───── EXCERTO DA PÁGINA

Passou-se algum tempo, desapareceu toda a treva, o sol dissipou
para longe as nuvens, iluminou-se brilhante e claramente a minha
alma, um fogo abrasador me incendiou o coração, fazendo passar o
calor das labaredas a todo o corpo; gozava duma grande paz, mas
sem ouvir ainda Jesus. Um pouco mais, e Ele disse-me:
― Minha filha, até aqui bateram sobre ti as ondas do mundo, as
ondas horrorosas do pecado, de grandes maldades e crimes e
cobriam-te as suas trevas, porque és vítima. Agora veio a ti a
paz e o amor do Meu divino Coração e toda a luz do divino
Espírito Santo. Coragem! Eu quero ser amado; faz que as almas me
amem. Eu tenho sede dos corações; repara-Me, conduze-os a Mim.

──────────

TAREFA PROPOSTA: Prolongue o excerto sobre a experiência mística com Jesus, escrevendo a continuação logo após a última frase apresentada.

───── ITENS FORNECIDOS

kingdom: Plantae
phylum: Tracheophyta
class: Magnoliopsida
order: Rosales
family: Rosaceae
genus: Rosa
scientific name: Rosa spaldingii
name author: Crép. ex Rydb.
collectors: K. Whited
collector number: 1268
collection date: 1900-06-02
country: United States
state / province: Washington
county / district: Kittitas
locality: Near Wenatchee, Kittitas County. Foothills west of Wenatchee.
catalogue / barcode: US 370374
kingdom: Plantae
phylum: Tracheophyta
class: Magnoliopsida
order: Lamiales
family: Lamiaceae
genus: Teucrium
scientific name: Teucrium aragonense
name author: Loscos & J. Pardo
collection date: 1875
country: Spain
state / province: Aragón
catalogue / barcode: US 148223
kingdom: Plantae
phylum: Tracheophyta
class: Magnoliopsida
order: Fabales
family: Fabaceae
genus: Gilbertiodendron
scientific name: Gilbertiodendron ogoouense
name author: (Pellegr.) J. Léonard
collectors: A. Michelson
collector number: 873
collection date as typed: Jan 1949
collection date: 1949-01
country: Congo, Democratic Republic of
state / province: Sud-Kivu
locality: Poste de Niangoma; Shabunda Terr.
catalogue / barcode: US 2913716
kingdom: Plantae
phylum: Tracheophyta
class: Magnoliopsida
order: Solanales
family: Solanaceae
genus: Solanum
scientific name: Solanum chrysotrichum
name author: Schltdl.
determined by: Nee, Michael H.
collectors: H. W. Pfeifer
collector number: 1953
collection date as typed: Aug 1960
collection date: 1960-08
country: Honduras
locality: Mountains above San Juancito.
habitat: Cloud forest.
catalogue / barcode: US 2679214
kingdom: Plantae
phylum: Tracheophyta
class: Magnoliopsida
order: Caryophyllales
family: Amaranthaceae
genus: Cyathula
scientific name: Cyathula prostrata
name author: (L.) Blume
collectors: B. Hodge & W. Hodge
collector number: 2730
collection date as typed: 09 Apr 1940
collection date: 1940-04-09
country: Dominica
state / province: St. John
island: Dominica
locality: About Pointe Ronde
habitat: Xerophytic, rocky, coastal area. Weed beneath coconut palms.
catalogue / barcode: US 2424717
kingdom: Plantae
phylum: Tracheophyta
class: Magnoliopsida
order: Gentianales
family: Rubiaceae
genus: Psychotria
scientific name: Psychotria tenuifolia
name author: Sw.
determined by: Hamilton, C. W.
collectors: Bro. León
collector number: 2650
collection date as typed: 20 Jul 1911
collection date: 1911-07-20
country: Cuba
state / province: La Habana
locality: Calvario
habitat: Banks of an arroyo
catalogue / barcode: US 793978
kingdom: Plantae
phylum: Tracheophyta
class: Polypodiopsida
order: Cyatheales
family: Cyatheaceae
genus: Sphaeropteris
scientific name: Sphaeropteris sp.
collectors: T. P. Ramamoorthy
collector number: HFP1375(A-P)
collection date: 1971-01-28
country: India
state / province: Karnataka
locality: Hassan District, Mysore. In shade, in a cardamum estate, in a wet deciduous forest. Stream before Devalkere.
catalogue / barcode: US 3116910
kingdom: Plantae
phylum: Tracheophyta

──────────

RESPOSTA REDIGIDA:
Coragem, minha filha, nada temas. A dor e o amor são as moedas
mais caras, são os selos com as quais selo as almas roubadas a
Satanás. Coragem, filha querida! Tu és o prado mimoso, onde
produzem as virtudes e desabrocham as flores plantadas por Mim.
Levanta-te, anima-te, não temas a cruz. No alto da montanha, no
cimo dela, Eu farei cair pelo teu coração todas as bênçãos e
graças de salvação para as almas. A tua vida será para elas o
perfume das flores, o gorjeio das avezinhas duma manhã
primaveril. Custa-te subir? Custa-te chegar ao cimo do teu
Calvário? Não estranhes. O remate das obras, o seu enfeite são
sempre o mais difícil. Mas, ó minha filha, a obra não cai,
confia em Mim. Principiei com alicerces tão firmes, que nada há
que a faça estremecer, a pontos de vir a terra. É a obra das
obras, é a obra mais sublime, é a missão das almas.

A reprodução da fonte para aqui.